1/5 stars. I’m not even sure where to start with this review. This book was terrible. I went in expecting some kind of a mystery with girls backstabbing each other and secrets coming to light. That is not at all what I got. The only reason I finished this book is because it turned into the kind of train wreck that I couldn’t look away from.
First of all, this book is less mystery and more cliché teen drama. Yes, the book opens with an unnamed character running away from unnamed attackers, and we assume that this is one of three girls, Scarlet, Laura, or Rachel. The story then jumps back a month to set up everything that leads up to that moment.
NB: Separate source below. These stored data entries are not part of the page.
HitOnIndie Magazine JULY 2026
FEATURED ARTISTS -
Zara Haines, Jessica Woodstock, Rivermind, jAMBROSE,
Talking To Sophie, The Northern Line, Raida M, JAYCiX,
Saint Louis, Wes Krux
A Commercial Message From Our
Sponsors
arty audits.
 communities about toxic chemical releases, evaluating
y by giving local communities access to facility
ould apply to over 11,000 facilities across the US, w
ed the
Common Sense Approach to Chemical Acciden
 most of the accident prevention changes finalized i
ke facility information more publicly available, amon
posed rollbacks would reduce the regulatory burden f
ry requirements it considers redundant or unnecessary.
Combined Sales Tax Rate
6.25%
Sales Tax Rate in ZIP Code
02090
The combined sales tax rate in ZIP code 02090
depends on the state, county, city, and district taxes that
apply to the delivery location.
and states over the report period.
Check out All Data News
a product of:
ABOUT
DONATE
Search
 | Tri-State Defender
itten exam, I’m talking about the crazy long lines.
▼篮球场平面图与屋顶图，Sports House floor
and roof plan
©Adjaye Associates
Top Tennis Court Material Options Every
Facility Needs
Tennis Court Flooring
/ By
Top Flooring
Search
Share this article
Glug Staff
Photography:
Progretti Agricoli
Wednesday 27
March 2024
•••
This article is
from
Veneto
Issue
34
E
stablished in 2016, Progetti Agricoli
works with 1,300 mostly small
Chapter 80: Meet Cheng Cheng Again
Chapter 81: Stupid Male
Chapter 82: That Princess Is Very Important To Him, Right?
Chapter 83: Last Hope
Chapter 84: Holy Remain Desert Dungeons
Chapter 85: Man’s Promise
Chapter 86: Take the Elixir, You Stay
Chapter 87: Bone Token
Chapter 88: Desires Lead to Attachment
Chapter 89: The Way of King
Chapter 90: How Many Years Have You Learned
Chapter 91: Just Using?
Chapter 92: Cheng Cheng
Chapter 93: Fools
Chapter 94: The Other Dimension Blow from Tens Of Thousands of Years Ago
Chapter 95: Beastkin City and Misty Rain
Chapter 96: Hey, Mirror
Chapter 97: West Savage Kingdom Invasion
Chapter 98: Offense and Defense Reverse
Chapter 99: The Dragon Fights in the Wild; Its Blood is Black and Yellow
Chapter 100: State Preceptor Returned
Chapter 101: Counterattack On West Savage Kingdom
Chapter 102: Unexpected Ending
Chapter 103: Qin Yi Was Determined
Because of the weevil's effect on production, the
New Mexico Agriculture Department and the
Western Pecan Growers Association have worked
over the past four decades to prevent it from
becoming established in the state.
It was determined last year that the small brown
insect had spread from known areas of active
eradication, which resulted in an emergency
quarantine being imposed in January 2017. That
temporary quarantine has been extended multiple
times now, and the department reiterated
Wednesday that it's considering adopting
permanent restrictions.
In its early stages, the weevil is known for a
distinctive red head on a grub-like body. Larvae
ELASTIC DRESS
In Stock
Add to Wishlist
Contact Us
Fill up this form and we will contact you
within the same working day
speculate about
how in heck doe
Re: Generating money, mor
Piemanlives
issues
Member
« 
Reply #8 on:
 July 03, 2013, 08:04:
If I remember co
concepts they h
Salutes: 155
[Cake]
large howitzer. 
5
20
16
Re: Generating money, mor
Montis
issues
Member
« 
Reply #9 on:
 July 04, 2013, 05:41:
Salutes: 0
I was not surprised when I found out who the dead girl was. I found it easy to figure out. I was not surprised by the killer, again I found it easy to figure out. I was surprised by the second person but mostly because this character was barely around and the motivation was ridiculously stupid.
One of my biggest issues with this book was that I felt as if I was on one side of a thick plastic wall, and the characters were all on the other. There was a disconnect. The characters were flat, one-dimensional and incredibly cliché. We switch between the POVs of the three girls, and each POV sounded the same. The characters were not fleshed out in any way and lacked development. The writing style was more focused on telling me what was happening than giving me a scene and showing me. I found, especially at the beginning, that scenes would be short, and the ones that were important were cut entirely and the characters would just mention it and spell it out in their minds what had happened. There were also several times where a word would be used, and it was definitely not the word that was meant. The tenses kept switching between past and present. There were so many sentence fragments that didn’t make any sense and had no purpose.
Let’s talk about the characters themselves for a moment. I found that none of them had real substance and couldn’t stand on their own. They were so one-dimensional as well as petty, selfish, and ridiculous. Scarlet was the worst for me. Not because she was painted to be the villain, but because she acted like a four-year-old over Rachel and Laura’s rekindling friendship.
“I needed to come up with a different plant. A plan that would get Rachel back and leave Laura behind. She needed to see this as my way or…or I could just forget them both and find new friends. No! Rachel was my best friend, not Laura’s, and I’ll be damned if she thinks she can have her without a fight.”
This is Scarlet’s mindset towards friendship and it reads in my head like a preschooler whining about how you can only have one best friend in the whole world and not more.
This is how I happened to feel about this book. Some people may really enjoy it, but I was definitely not one of them.